I hear the voice of my father (b. 1899), speaking ex cathedra, i.e. from his armchair: "Foreigners? Bloody fools for all I can see … One Englishman is worth ten Frenchies …" etc., etc. And here is a more thoughtful commentator, writing in 1940:
[I]s a country necessarily inferior because it is one's own? Why should not a fellow feel proud of things in which a just pride may be taken? I have lived in many countries, and talked in several languages: and found something to esteem in every country I have visited. But I have never seen any nation the equal of my own.
— "Frank Richards Replies," in The Collected Essays, Journalism, and Letters of George Orwell, Vol. 1, p.538.
Of course, hardly anyone believes those things any more. But can you have a strong national identity if people don't believe them? I am not speaking of intellectual people like the contributors to, and readers of, VDARE. Intellectual folk can cook up rationalizations for anything. I am speaking of ordinary unreflective people. Once they have had those deplorably inegalitarian attitudes beaten — browbeaten — out of them, in what sense can they be patriotic?

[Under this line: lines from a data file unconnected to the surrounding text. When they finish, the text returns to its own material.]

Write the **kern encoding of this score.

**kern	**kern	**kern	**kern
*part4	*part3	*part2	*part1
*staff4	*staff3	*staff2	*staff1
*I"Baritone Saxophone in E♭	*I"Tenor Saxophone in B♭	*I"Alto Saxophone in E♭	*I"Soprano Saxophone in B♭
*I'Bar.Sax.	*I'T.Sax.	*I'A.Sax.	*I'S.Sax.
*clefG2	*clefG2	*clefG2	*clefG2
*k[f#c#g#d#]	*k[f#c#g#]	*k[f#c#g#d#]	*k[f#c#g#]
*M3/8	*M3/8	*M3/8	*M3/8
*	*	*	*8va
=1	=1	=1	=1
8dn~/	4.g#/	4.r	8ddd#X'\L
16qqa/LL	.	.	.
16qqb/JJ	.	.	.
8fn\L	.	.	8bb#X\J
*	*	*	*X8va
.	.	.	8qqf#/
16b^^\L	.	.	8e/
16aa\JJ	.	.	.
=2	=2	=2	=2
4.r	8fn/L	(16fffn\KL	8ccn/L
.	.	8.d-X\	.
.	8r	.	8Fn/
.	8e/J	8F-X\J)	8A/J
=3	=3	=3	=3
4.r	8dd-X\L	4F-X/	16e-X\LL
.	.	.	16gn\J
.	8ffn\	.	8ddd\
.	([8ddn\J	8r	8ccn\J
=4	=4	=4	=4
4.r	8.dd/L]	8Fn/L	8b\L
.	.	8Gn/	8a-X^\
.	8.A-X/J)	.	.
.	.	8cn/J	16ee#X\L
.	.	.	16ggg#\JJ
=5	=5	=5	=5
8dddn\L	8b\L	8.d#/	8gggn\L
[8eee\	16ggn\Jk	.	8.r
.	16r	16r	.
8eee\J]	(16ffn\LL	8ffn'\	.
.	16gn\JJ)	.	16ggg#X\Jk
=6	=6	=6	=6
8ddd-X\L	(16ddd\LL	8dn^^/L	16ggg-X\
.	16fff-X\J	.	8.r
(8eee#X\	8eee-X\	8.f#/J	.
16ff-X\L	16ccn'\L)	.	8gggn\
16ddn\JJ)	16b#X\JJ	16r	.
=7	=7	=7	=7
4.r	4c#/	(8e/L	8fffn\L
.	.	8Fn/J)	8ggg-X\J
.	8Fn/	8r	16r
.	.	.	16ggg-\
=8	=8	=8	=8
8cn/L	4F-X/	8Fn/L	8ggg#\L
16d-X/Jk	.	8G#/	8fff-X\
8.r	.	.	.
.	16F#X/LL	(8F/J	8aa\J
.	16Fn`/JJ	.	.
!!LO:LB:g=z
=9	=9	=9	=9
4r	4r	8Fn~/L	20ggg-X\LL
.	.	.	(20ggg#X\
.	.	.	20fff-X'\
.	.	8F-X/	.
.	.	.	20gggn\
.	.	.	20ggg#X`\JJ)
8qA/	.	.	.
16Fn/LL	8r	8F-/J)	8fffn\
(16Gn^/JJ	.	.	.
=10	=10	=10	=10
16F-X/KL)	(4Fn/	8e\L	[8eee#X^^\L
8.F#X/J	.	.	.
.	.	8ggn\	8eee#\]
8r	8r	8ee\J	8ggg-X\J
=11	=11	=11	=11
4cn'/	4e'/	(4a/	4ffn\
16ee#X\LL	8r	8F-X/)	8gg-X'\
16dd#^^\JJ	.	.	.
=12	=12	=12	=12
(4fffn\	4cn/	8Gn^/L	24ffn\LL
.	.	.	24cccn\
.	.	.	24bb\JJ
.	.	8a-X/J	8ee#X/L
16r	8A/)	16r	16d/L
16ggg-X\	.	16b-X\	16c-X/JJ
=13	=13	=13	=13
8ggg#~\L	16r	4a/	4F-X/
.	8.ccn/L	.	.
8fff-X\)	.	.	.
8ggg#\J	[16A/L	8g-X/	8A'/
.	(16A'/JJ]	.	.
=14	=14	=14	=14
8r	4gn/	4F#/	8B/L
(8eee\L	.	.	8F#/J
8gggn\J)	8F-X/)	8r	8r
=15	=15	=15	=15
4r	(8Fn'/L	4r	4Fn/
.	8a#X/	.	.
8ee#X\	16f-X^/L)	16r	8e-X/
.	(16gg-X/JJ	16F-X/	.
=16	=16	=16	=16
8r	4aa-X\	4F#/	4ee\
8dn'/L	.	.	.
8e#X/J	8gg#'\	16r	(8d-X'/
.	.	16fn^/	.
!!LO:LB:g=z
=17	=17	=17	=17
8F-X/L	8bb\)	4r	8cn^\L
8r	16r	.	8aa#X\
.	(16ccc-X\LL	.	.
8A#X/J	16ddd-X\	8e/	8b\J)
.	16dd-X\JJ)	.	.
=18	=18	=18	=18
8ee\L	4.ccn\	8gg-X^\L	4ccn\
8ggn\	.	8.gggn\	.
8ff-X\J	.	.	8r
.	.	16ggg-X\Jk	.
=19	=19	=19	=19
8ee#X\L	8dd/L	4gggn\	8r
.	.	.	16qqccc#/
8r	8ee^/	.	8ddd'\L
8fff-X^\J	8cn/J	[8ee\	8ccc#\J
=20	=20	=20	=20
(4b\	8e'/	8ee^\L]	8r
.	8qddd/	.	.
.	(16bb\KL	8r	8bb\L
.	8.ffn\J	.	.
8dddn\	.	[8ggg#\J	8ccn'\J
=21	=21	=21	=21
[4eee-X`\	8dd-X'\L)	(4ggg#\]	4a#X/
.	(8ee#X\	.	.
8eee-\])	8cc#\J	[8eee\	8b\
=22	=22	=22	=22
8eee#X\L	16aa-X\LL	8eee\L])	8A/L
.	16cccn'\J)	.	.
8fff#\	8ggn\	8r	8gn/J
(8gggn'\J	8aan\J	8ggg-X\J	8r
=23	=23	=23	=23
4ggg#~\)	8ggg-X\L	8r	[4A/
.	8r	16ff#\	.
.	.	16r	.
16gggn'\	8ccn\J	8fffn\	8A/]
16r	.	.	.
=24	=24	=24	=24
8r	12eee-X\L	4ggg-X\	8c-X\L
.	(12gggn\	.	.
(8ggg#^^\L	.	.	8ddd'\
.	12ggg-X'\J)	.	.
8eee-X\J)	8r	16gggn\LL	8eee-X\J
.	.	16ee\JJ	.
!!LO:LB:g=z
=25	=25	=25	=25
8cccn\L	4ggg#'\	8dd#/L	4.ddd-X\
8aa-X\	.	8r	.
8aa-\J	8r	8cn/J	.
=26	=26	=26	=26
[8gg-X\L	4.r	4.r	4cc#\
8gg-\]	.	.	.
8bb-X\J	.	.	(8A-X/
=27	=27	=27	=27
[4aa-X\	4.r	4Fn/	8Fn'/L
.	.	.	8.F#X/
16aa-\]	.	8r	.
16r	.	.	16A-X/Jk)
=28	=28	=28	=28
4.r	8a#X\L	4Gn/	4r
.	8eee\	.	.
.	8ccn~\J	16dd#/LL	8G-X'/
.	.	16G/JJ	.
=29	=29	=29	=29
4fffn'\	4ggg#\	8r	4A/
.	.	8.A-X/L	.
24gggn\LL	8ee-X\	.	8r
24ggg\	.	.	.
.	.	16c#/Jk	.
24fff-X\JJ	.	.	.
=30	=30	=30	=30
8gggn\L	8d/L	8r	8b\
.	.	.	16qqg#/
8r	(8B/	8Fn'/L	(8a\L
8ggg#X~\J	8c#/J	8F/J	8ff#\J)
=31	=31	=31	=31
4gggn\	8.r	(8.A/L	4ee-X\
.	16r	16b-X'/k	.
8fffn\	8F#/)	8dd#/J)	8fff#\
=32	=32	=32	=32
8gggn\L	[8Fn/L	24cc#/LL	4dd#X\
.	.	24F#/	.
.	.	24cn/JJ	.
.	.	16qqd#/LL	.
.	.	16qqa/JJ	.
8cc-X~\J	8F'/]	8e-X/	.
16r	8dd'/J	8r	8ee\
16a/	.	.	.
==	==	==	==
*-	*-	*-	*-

An assertion of Britishness? Huge numbers of people — including practically all of what over there are called "the chattering classes," as well as the most influential spokespersons for the immigrant communities — would regard such an assertion as racist. Discomfiting though it may be to admit it, they have a point. I can actually remember when there was a strong communal sense of Britishness in Britain. One of my very earliest memories with any political content at all, in fact, is of being taken out into the playground of Far Cotton Junior Primary School on Empire Day (May 24 — this was 1951 or 1952), along with the whole of the rest of the school, to sing "There'll Always Be an England." I find I can still sing it. And yes, horrifying to report, every one of the 300-odd kids in that playground was a white Christian from an English-speaking home. The great majority descended from great-grandparents who were born within two or three miles of that school.
That's not the world we live in any more, for better or worse. (Unless we live in one of the dwindling number of ethno-states — Japan, Korea, China, Finland, Iceland, Saudi Arabia, Israel, and a few others.) Yet it may be that without that level of homogeneity, or something not too far removed from it, "Britishness," or any other strong national feeling, is not possible. The Multicultural Theorem — that nothing but the lowest and grossest kind of human wickedness ("hate") stands in the way of peoples from all regions of the world living together in happy harmony — has not been proved. Of course, any society can easily accommodate, and surely profit from, a leavening of foreigners. However, as Enoch Powell said again and again (and again and again): Numbers are of the essence. The 2001 U.K. census showed nine percent of the population of England — 4½ million souls — as belonging to "minority ethnic groups" (including "mixed"). That's a higher proportion of the population, I think, than was represented by England's last successful invaders, the Normans.
Perhaps strong national feeling doesn't have any place in the modern world, and we ought to bid it good riddance. Perhaps that is so. Whether it is so or not, I am afraid that strong national feeling, like innocence, is a thing that, once lost, can't easily be regained. A reassertion of Britishness? In your dreams.